The goal in radiotherapy cancer treatment is to deliver as much dose as possible to the clinical target volume (CTV), while trying to deliver as little dose as possible to surrounding organs at risk[4,10]. When higher doses are to be delivered, precise and accurate targeting is essential because of unpredictable inter- and intra-fractional organ motions over the process of the weekly treatments, which require accurate nonrigid mapping between treatment and planning day. However, the presence of pathologies such as tumors may violate registration constraints and cause registration errors, because the abnormalities often invalidate gray-level dependency assumptions that are usually made in the intensity-based registration. In addition, the registration problem is challenging due to the missing correspondences caused by tumor regression. Incorporating some knowledge about abnormalities can improve the registration. Meanwhile, segmentation of the soft tissue structure over the course of EBRT is challenging due to structure adjacency and deformation over treatment.
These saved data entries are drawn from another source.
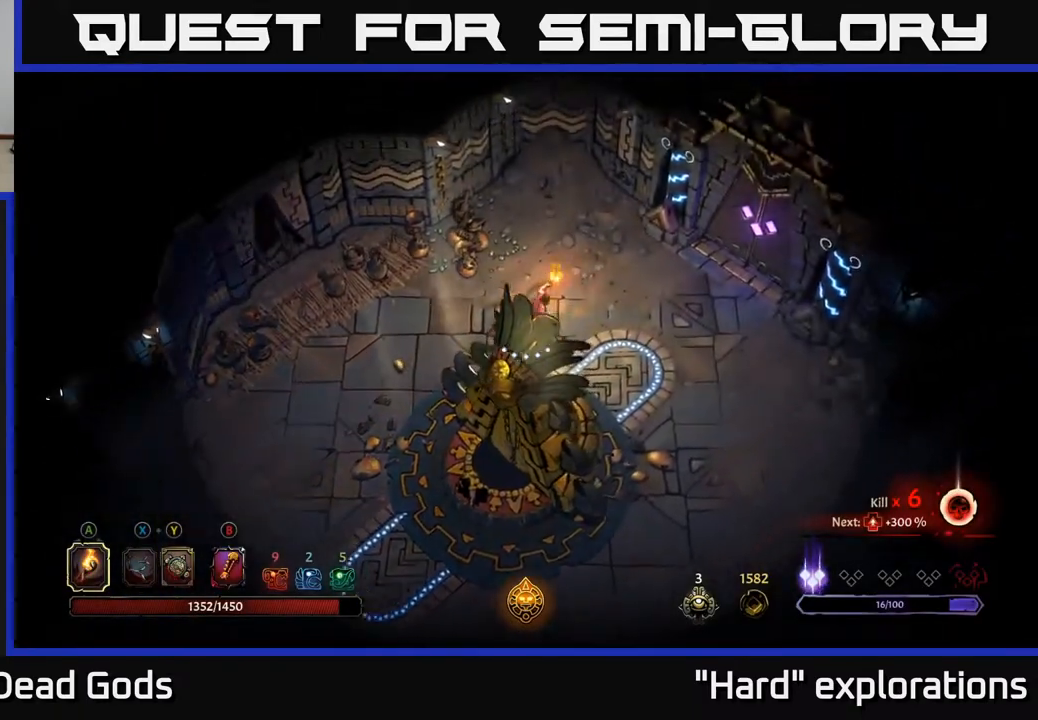
{"buttons": [], "left_stick": "right", "right_stick": "center", "events": [[167, "left_stick", "right"]]}
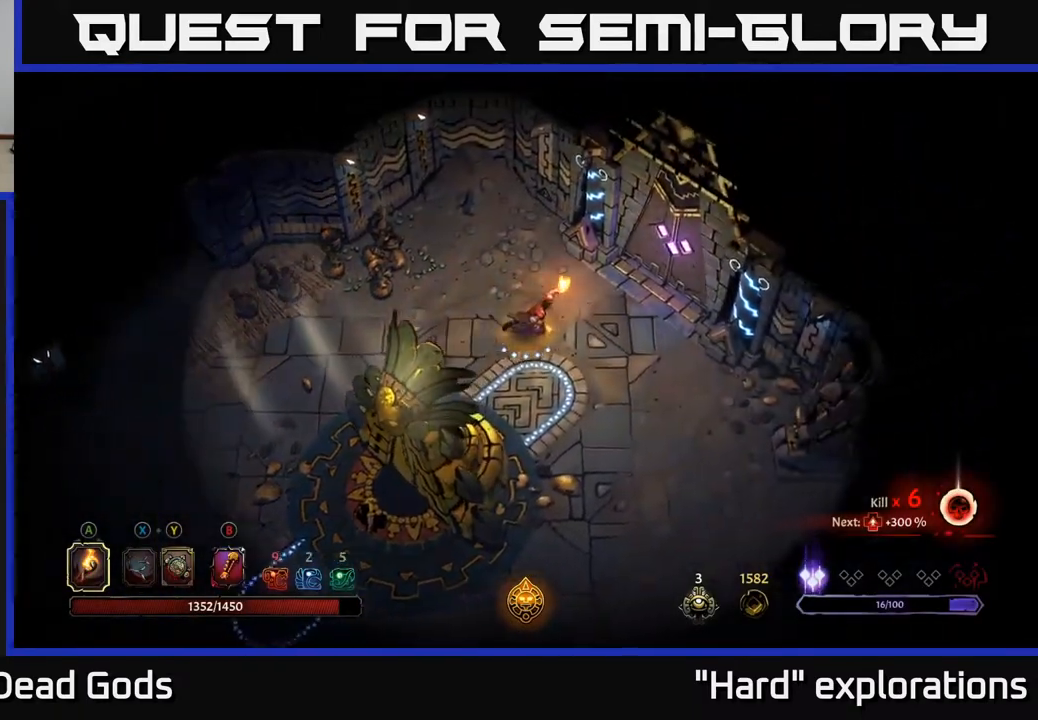
{"buttons": [], "left_stick": "right", "right_stick": "center", "events": []}
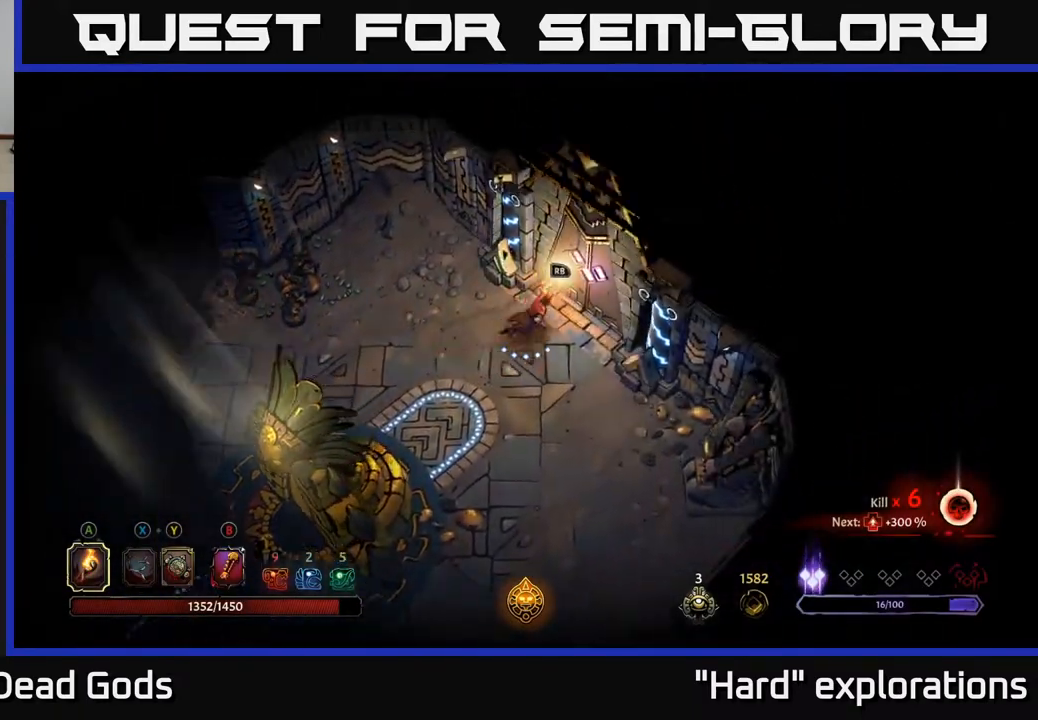
{"buttons": [], "left_stick": "center", "right_stick": "center", "events": [[50, "R1", "down"], [100, "left_stick", "center"], [133, "R1", "up"]]}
Some initial work has been performed in simultaneously registration and segmentation or incorporating abnormality detection. Chelikani et.al. integrated rigid 2D portal to 3D CT registration and pixel classification in an entropy-based formulation [3]. Yezzi et.al. integrated segmentation using deformable model with rigid and affine registration [17]. Pohl et.al. performed voxel-wise classification and registration which could align an atlas to MRI[14]. The automatic mass detection problem mainly focuses on the application on mammography[13]. Hachama et.al. proposed a registration technique which neglects the deformation generated by abnormalities[5], which is not always the case, and raises questions regarding the applicability of the method.

In this paper, we present a probability based technique as an extension to the work in [11]. Our model is based on a MAP framework which can achieve segmentation and nonrigid registration while simultaneously estimating a probability tumor map, which estimates each voxel’s probability of belonging to a tumor. In this manner, we can interleave these processes and take proper advantage of the dependence among them. Using the proposed approach, it is easy to calculate the location changes of the lesion for diagnosis and assessment, thus we can precisely guide the interventional devices toward the tumor during radiation therapy. Escalated dosages can then be administered while maintaining or lowering normal tissue irradiation. There are a number of clinical treatment sites that will benefit from our MR-guided radiotherapy technology, especially when tumor regression and its effect on surrounding tissue can be significant. Here we focus on the treatment of cervical cancer as the key example application.

2 Description of the Model

2.1 A Unified Framework: Bayesian Formulation

Let I0 and Id be the planning day (day 0) and treatment day (day d) 3D MR images respectively, and S0 be the set of segmented planning day organs. A unified framework is developed using Bayesian analysis to calculate the most likely segmentation in treatment day fractions Sd, the deformation field between the planning day and treatment day data T0d, and the tumor map M at treatment day which associates with each pixel of the image its probability of belonging to a tumor.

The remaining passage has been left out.